**Work request**
Format every line of text in the material below as a numbered list, omitting blank lines. Leave the pictures out of the answer.

====== Material provided ======

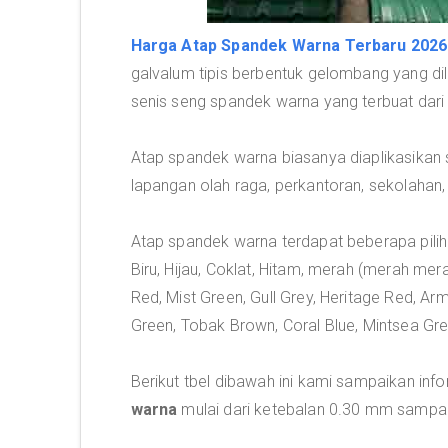
Harga Atap Spandek Warna Terbaru 2026
galvalum tipis berbentuk gelombang yang di
senis seng spandek warna yang terbuat dari
Atap spandek warna biasanya diaplikasikan 
lapangan olah raga, perkantoran, sekolahan, 
Atap spandek warna terdapat beberapa pili
Biru, Hijau, Coklat, Hitam, merah (merah mera
Red, Mist Green, Gull Grey, Heritage Red, Ar
Green, Tobak Brown, Coral Blue, Mintsea Gre
Berikut tbel dibawah ini kami sampaikan inf
warna
mulai dari ketebalan 0.30 mm sampa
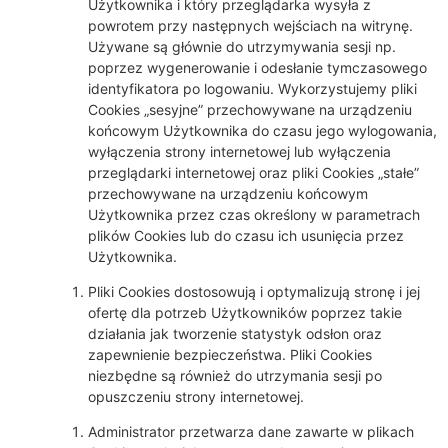
Użytkownika i który przeglądarka wysyła z
powrotem przy następnych wejściach na witrynę.
Używane są głównie do utrzymywania sesji np.
poprzez wygenerowanie i odesłanie tymczasowego
identyfikatora po logowaniu. Wykorzystujemy pliki
Cookies „sesyjne” przechowywane na urządzeniu
końcowym Użytkownika do czasu jego wylogowania,
wyłączenia strony internetowej lub wyłączenia
przeglądarki internetowej oraz pliki Cookies „stałe”
przechowywane na urządzeniu końcowym
Użytkownika przez czas określony w parametrach
plików Cookies lub do czasu ich usunięcia przez
Użytkownika.
Pliki Cookies dostosowują i optymalizują stronę i jej
ofertę dla potrzeb Użytkowników poprzez takie
działania jak tworzenie statystyk odsłon oraz
zapewnienie bezpieczeństwa. Pliki Cookies
niezbędne są również do utrzymania sesji po
opuszczeniu strony internetowej.
Administrator przetwarza dane zawarte w plikach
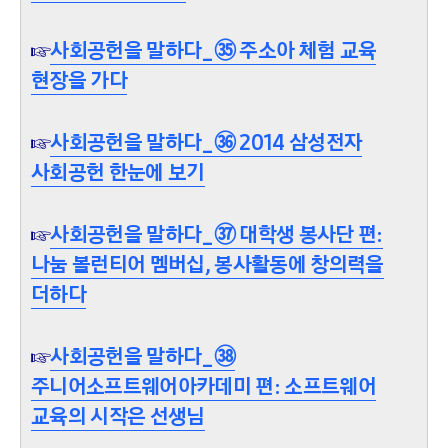
☞
사회공헌을 말하다_㉟ 주소아 체험 교육
현장을 가다
☞
사회공헌을 말하다_㊱ 2014 삼성전자
사회공헌 한눈에 보기
☞
사회공헌을 말하다_㊲ 대학생 봉사단 편:
나눔 볼런티어 멤버십, 봉사활동에 창의력을
더하다
☞
사회공헌을 말하다_㊳
주니어소프트웨어아카데미 편: 소프트웨어
교육의 시작은 선생님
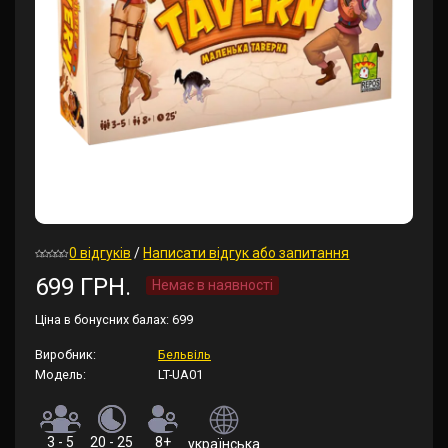
0 відгуків
/
Написати відгук або запитання
699 ГРН.
Немає в наявності
Ціна в бонусних балах:
699
Виробник:
Бельвіль
Модель:
LT-UA01
3 - 5
20 - 25
8+
українська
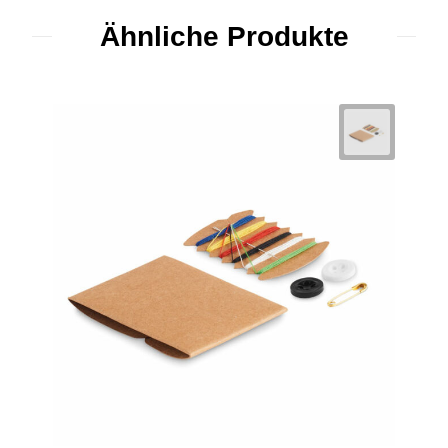
Ähnliche Produkte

======

**Solution for this exercise**
1. Harga Atap Spandek Warna Terbaru 2026
2. galvalum tipis berbentuk gelombang yang di
3. senis seng spandek warna yang terbuat dari
4. Atap spandek warna biasanya diaplikasikan 
5. lapangan olah raga, perkantoran, sekolahan, 
6. Atap spandek warna terdapat beberapa pili
7. Biru, Hijau, Coklat, Hitam, merah (merah mera
8. Red, Mist Green, Gull Grey, Heritage Red, Ar
9. Green, Tobak Brown, Coral Blue, Mintsea Gre
10. Berikut tbel dibawah ini kami sampaikan inf
11. warna
12. mulai dari ketebalan 0.30 mm sampa
13. Użytkownika i który przeglądarka wysyła z
14. powrotem przy następnych wejściach na witrynę.
15. Używane są głównie do utrzymywania sesji np.
16. poprzez wygenerowanie i odesłanie tymczasowego
17. identyfikatora po logowaniu. Wykorzystujemy pliki
18. Cookies „sesyjne” przechowywane na urządzeniu
19. końcowym Użytkownika do czasu jego wylogowania,
20. wyłączenia strony internetowej lub wyłączenia
21. przeglądarki internetowej oraz pliki Cookies „stałe”
22. przechowywane na urządzeniu końcowym
23. Użytkownika przez czas określony w parametrach
24. plików Cookies lub do czasu ich usunięcia przez
25. Użytkownika.
26. Pliki Cookies dostosowują i optymalizują stronę i jej
27. ofertę dla potrzeb Użytkowników poprzez takie
28. działania jak tworzenie statystyk odsłon oraz
29. zapewnienie bezpieczeństwa. Pliki Cookies
30. niezbędne są również do utrzymania sesji po
31. opuszczeniu strony internetowej.
32. Administrator przetwarza dane zawarte w plikach
33. ☞
34. 사회공헌을 말하다_㉟ 주소아 체험 교육
35. 현장을 가다
36. ☞
37. 사회공헌을 말하다_㊱ 2014 삼성전자
38. 사회공헌 한눈에 보기
39. ☞
40. 사회공헌을 말하다_㊲ 대학생 봉사단 편:
41. 나눔 볼런티어 멤버십, 봉사활동에 창의력을
42. 더하다
43. ☞
44. 사회공헌을 말하다_㊳
45. 주니어소프트웨어아카데미 편: 소프트웨어
46. 교육의 시작은 선생님
47. 0 відгуків
48. /
49. Написати відгук або запитання
50. 699 ГРН.
51. Немає в наявності
52. Ціна в бонусних балах:
53. 699
54. Виробник:
55. Бельвіль
56. Модель:
57. LT-UA01
58. 3 - 5
59. 20 - 25
60. 8+
61. українська
62. Ähnliche Produkte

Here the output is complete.